La compétitivité et l'attractivité du site de production France doivent être désormais la préoccupation nationale prioritaire. Chaque fois que les pouvoirs publics envisageront une mesure législative ou réglementaire, ils devront se demander si elle va rendre notre économie nationale plus performante, si elle va inciter les entrepreneurs à développer leurs entreprises, si elle va donner envie aux étrangers de créer sur notre territoire des capacités de production industrielle ou des services ? C'est la seule manière d'assurer l'emploi et la croissance. Comptez sur notre vigilance et notre détermination pour nous opposer sans réserve aux mesures défavorables à l'entreprise, et pour appuyer sans réserve celles qui favorisent leur croissance. Investir, innover, harmoniser, mondialiser, former, voilà nos objectifs...

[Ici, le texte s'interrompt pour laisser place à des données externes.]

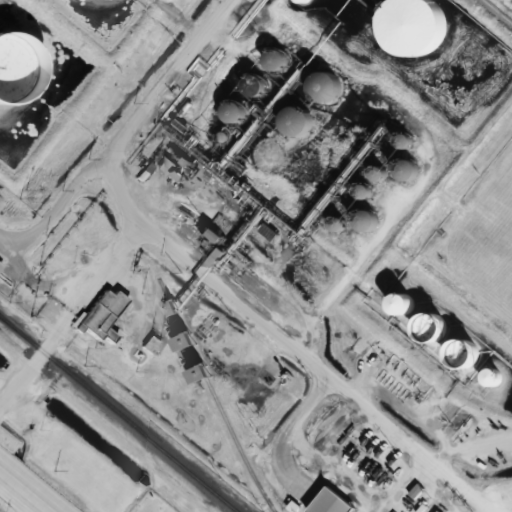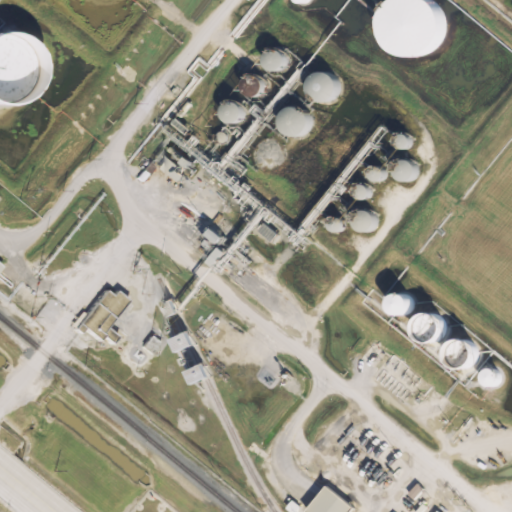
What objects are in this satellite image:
building: (302, 1)
building: (304, 1)
building: (413, 26)
storage tank: (414, 26)
building: (414, 26)
building: (277, 58)
building: (278, 59)
building: (15, 66)
storage tank: (15, 69)
building: (15, 69)
building: (256, 85)
building: (325, 85)
building: (257, 86)
building: (326, 86)
building: (235, 111)
building: (236, 112)
building: (297, 120)
building: (298, 121)
road: (113, 125)
building: (222, 137)
building: (406, 141)
building: (166, 165)
building: (409, 170)
building: (409, 170)
building: (380, 174)
building: (364, 190)
building: (364, 192)
building: (368, 221)
building: (338, 223)
building: (338, 225)
building: (0, 265)
road: (96, 271)
building: (402, 303)
building: (404, 305)
building: (171, 309)
building: (102, 314)
building: (432, 326)
building: (433, 327)
building: (186, 341)
building: (463, 352)
building: (465, 354)
road: (321, 363)
building: (492, 376)
building: (492, 378)
railway: (216, 394)
railway: (118, 414)
road: (24, 491)
building: (326, 502)
building: (332, 502)
building: (433, 510)
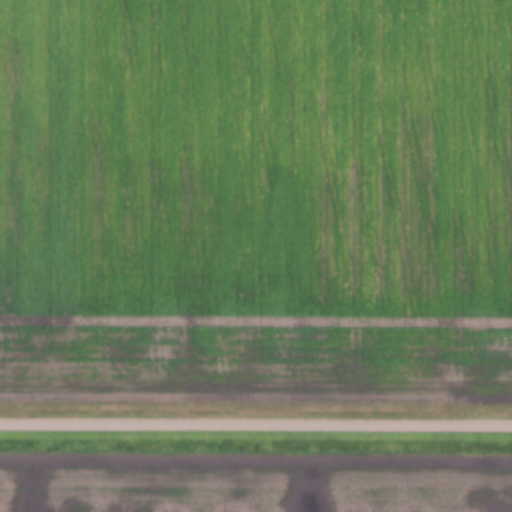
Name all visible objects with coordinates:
road: (256, 421)
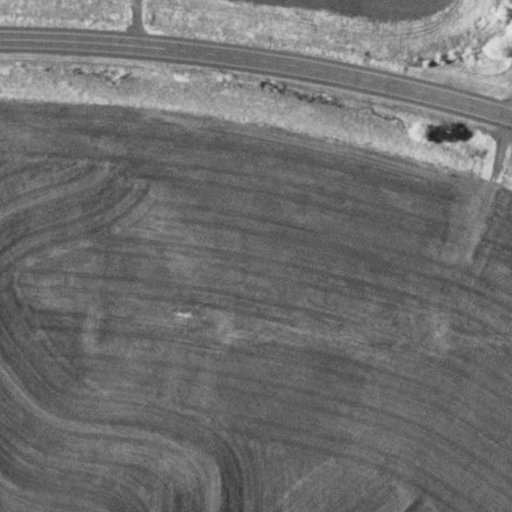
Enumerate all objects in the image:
road: (258, 50)
road: (495, 192)
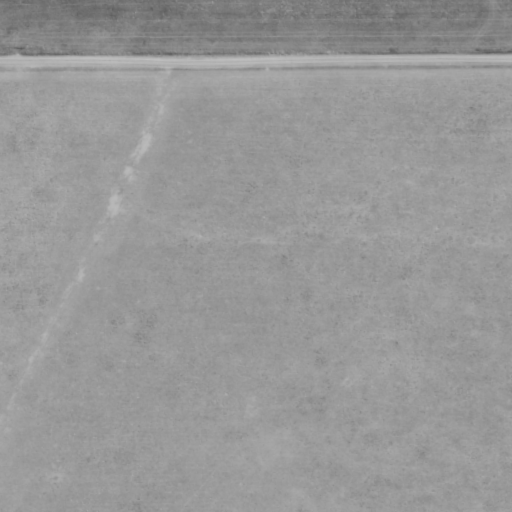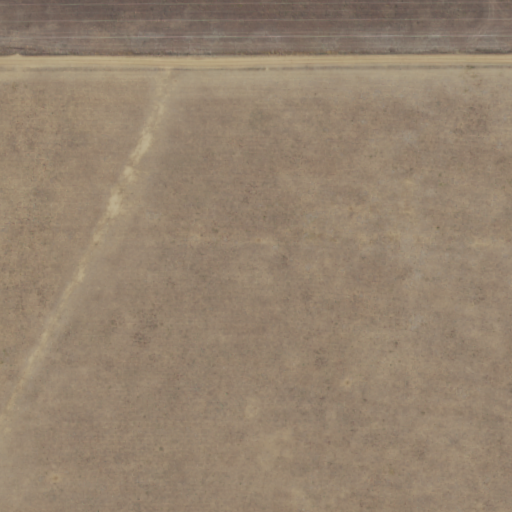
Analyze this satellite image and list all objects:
road: (256, 36)
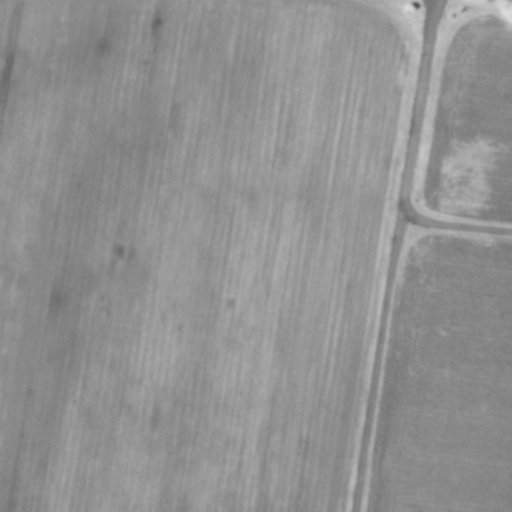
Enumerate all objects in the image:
building: (372, 153)
road: (453, 220)
road: (386, 255)
crop: (255, 256)
building: (277, 458)
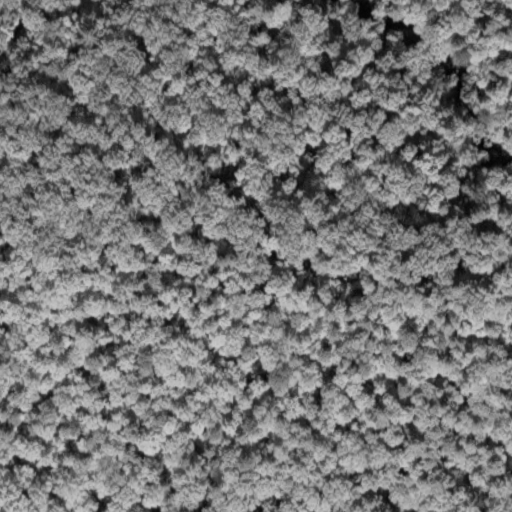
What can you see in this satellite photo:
road: (431, 89)
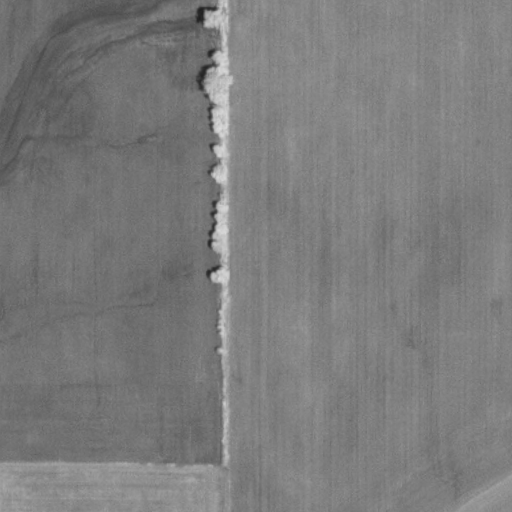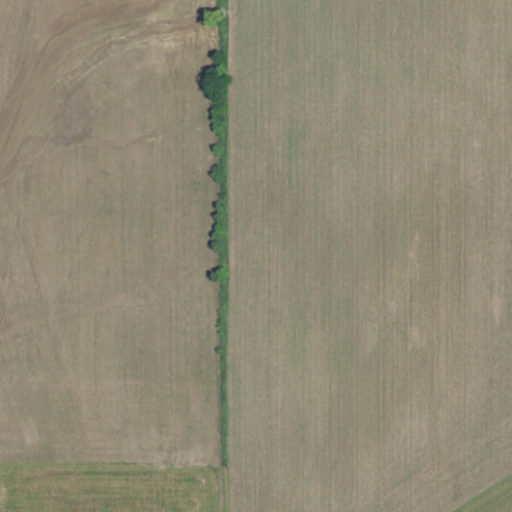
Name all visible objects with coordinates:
crop: (261, 246)
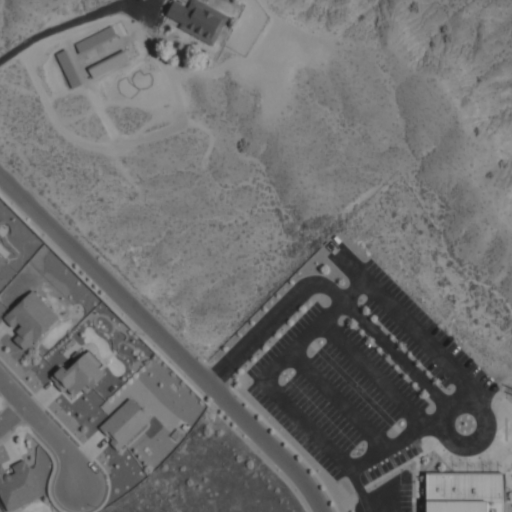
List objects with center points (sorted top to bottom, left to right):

 - Investir, c'est la priorité pour disposer des équipements modernes et affronter la compétition mondiale. Investir aujourd'hui pour l'emploi de demain, c'est toujours pour l'entreprise une décision de long terme, donc lourde. Elle est découragée par les changements incessants des règles fiscales et sociales et les effets d'annonces déstabilisants. Allégeons, simplifions et stabilisons les règles du jeux. Nous investirons plus.

 - Innover, c'est la condition pour que les entreprises françaises soient actives et présentes sur les marchés de demain. Cela suppose l'essor de l'esprit d'entreprise. Soutenons la création d'entreprises, développons l'essaimage, favorisons le capital-risque, décloisonnons la recherche publique, encourageons les dépôts de brevet, protégeons la propriété intellectuelle, rémunérons comme il convient la prise de risques. Nous innoverons plus.

 - Harmoniser, la monnaie unique est là. Ses conséquences vont être beaucoup plus profondes qu'on ne le croit ? Sachez-le ! L'espace économique et monétaire européen va entraîner la comparaison systématique des salaires, des charges, des coûts, des réglementations sociales.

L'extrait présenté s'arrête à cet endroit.